All of these experiences led Robert Rich to move from being a scientist, to being musician with a scientific mind.
“I had the sense that the only thing that I was capable of doing with my introverted personality was to try to find ways of being a 21st century shaman, and to guide people through experiences that would show them new kinds of beauty or understanding that actually made sense in a modern world,” said Rich.
That’s a lot to put on your back, but Robert Rich has been doing it for 35 years. Most musicians talk about the cosmos and questions of existence in broad and abstract terms, like when Yes’ “mountains come out of the sky and stand there.” It’s often just dressing that’s hung on their music as metaphorical context. But Robert Rich’s music actually explores things like the relationship of nucleotide sequences.
“If you take that piece “Telomere”, you know, about DNA, and you realize it’s about timing,” he says, as if explaining the obvious. “it’s about clocks, and so there’s one element, this sort of heartbeat rhythm that actually permeates the whole album. And just limiting it right down to a pulse and that pulse is like the heartbeat. And that’s our human timekeeper, isn’t it? It’s the thing that that keeps us alive, but also sort of counts the seconds,” details Rich. “And musical rhythm always ties into that heartbeat. And then the extremely fast, and medium and slower cycles of the melodies that are interlocking with each other are playing around with these experiences of time. As we focus on one thing or another thing, our mental construct of time changes, and so when the music has these multiple layers of counting, it creates the ability to shift attention from one mode of time scale to another. And that to me is a little bit like the expanding out from the heartbeat to a lifetime or to cell divisions and to the different layers of time and all the way out to the biggest to deep time and the lifetime of the universe and what a little spec, what a brief blip we are,”
Robert Rich isn’t going out of his way to make brainy electronic music. It’s just the way he sees the world.
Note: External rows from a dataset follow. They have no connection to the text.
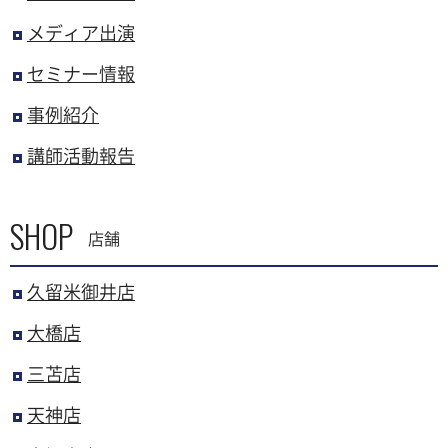
メディア出演
セミナー情報
事例紹介
講師活動報告
SHOP
店舗
久留米御井店
大橋店
三苫店
天神店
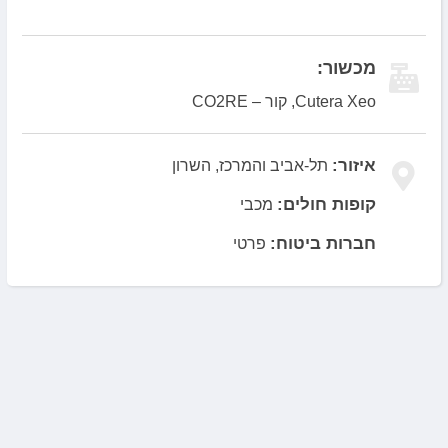
מכשור:
Cutera Xeo, קור – CO2RE
איזור:
תל-אביב והמרכז, השרון
קופות חולים:
מכבי
חברות ביטוח:
פרטי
“For me, that fragile, precarious aspect of existence is wondrous and a little scary, you know,” he says. “realizing that an errant solar flare could pretty much obliterate all of the life on this planet, you know, at any time. How completely powerless we are. And so that becomes art then. That becomes the question. When we start looking at ourselves in this precarious place, then it becomes sort of magical and then I can start coming up with ideas.”
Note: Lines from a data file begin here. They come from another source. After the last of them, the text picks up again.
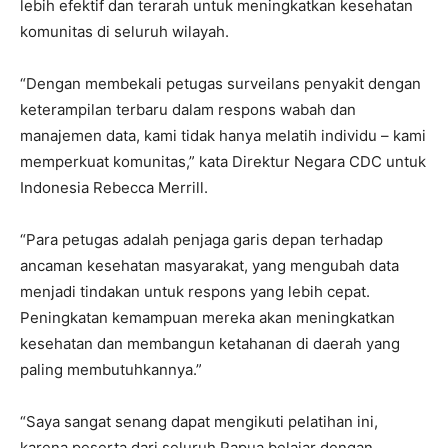
lebih efektif dan terarah untuk meningkatkan kesehatan
komunitas di seluruh wilayah.
“Dengan membekali petugas surveilans penyakit dengan
keterampilan terbaru dalam respons wabah dan
manajemen data, kami tidak hanya melatih individu – kami
memperkuat komunitas,” kata Direktur Negara CDC untuk
Indonesia Rebecca Merrill.
“Para petugas adalah penjaga garis depan terhadap
ancaman kesehatan masyarakat, yang mengubah data
menjadi tindakan untuk respons yang lebih cepat.
Peningkatan kemampuan mereka akan meningkatkan
kesehatan dan membangun ketahanan di daerah yang
paling membutuhkannya.”
“Saya sangat senang dapat mengikuti pelatihan ini,
karena peserta dari seluruh Papua belajar dengan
For all his scientific and cosmic ideas, Robert Rich has created some of the most beautiful and sensually enveloping albums of the last 35 years. Rainforest, Propagation, Seven Veils, and the 7 hour long Somnium are only a few of the recordings where Rich creates elaborate worlds and microscopically detailed environments. Filaments continue that tradition. It’s has been released on Soundscape productions.